• Task inputs:
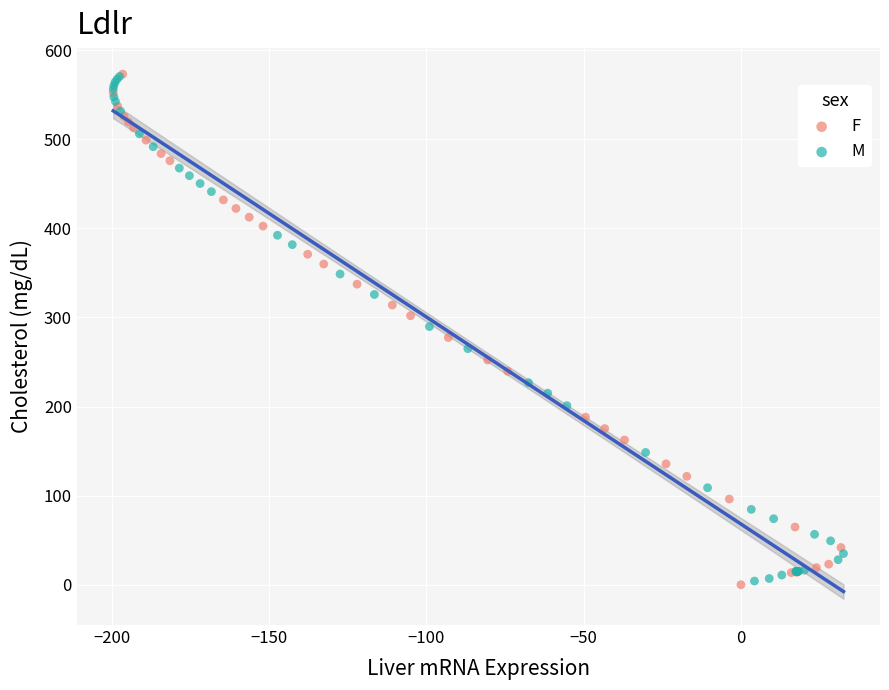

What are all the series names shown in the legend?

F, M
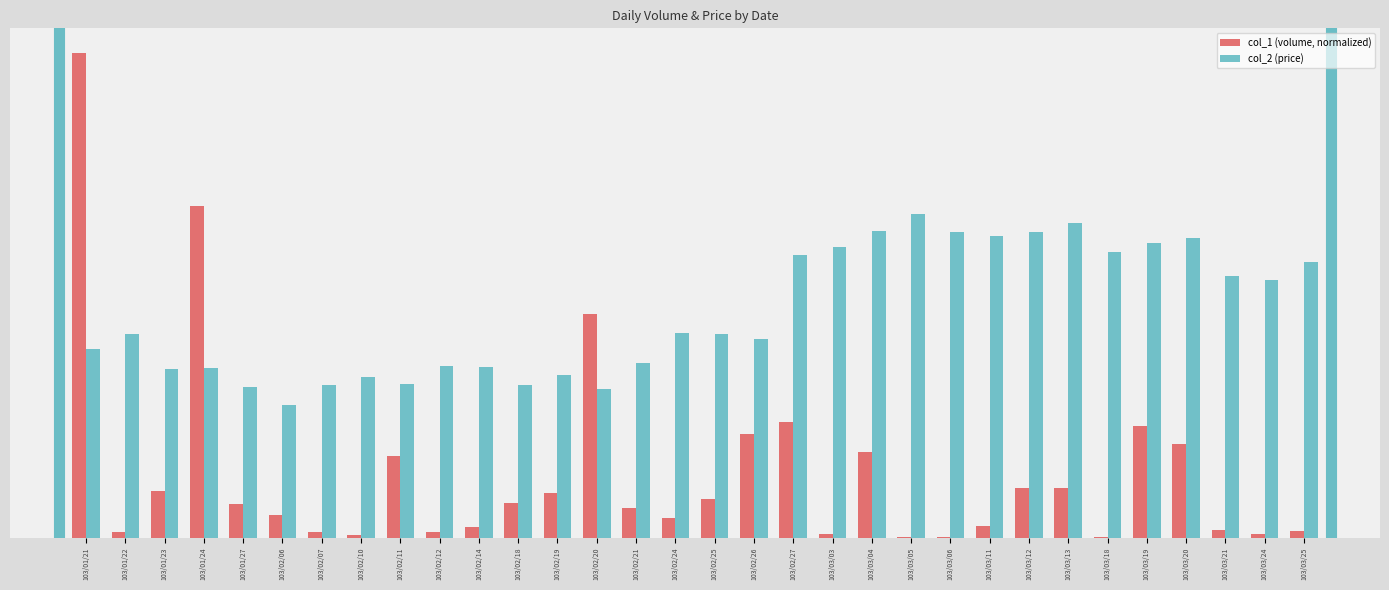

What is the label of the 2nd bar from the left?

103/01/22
==
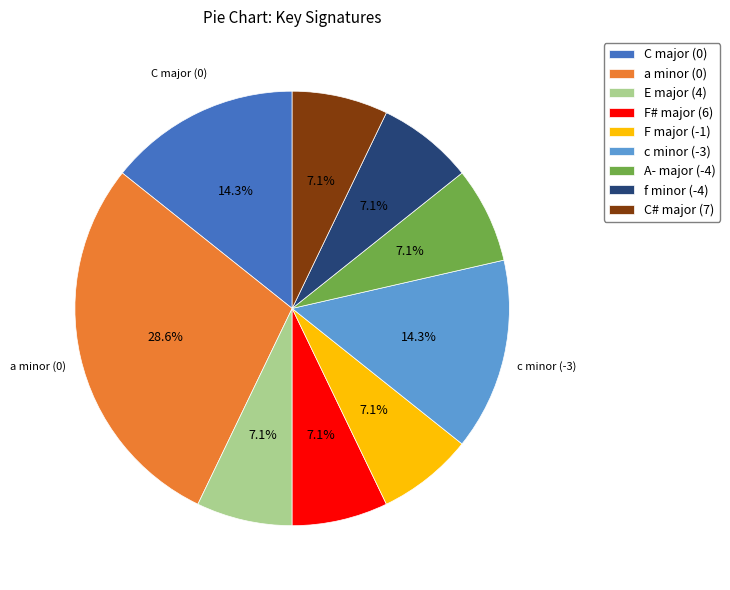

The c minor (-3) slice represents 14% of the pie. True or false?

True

• The task: Reproduce the lines above, from the line containing "What are all" through the line containing "What is the", with both of those lines included. Leave out the picture.

• Reply:
What are all the series names shown in the legend?

F, M

What is the label of the 2nd bar from the left?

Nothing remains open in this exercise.